*What to work on*:
Look for the word "Cluster" in the entries and copy each line where it appears.

*Task input*:
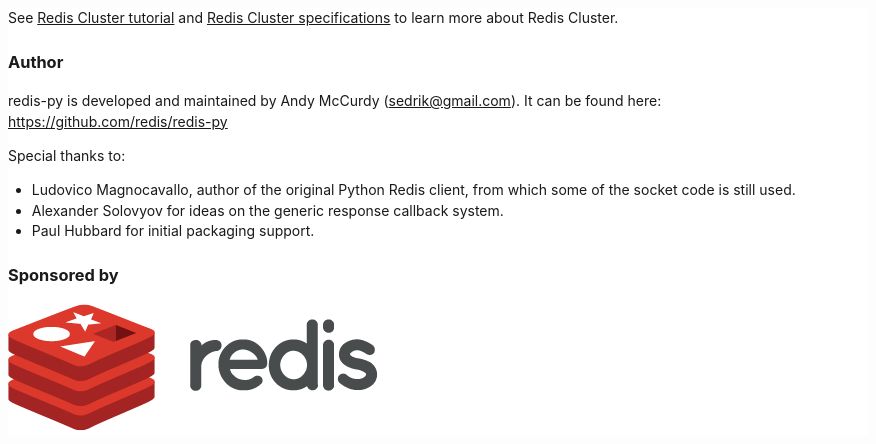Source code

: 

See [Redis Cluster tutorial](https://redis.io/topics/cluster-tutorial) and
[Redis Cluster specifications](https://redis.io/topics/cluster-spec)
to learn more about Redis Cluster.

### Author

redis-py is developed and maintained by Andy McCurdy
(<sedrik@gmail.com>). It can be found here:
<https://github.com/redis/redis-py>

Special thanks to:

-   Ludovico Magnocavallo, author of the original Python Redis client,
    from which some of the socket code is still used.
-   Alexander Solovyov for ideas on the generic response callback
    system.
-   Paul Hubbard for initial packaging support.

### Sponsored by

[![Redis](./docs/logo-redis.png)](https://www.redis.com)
--
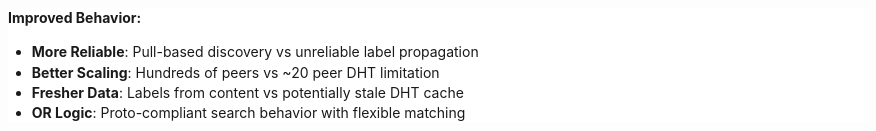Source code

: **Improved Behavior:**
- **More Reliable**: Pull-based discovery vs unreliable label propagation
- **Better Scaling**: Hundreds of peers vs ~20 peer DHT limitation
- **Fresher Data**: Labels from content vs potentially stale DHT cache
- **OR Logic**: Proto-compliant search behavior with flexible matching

*Exercise result*:
See [Redis Cluster tutorial](https://redis.io/topics/cluster-tutorial) and
[Redis Cluster specifications](https://redis.io/topics/cluster-spec)
to learn more about Redis Cluster.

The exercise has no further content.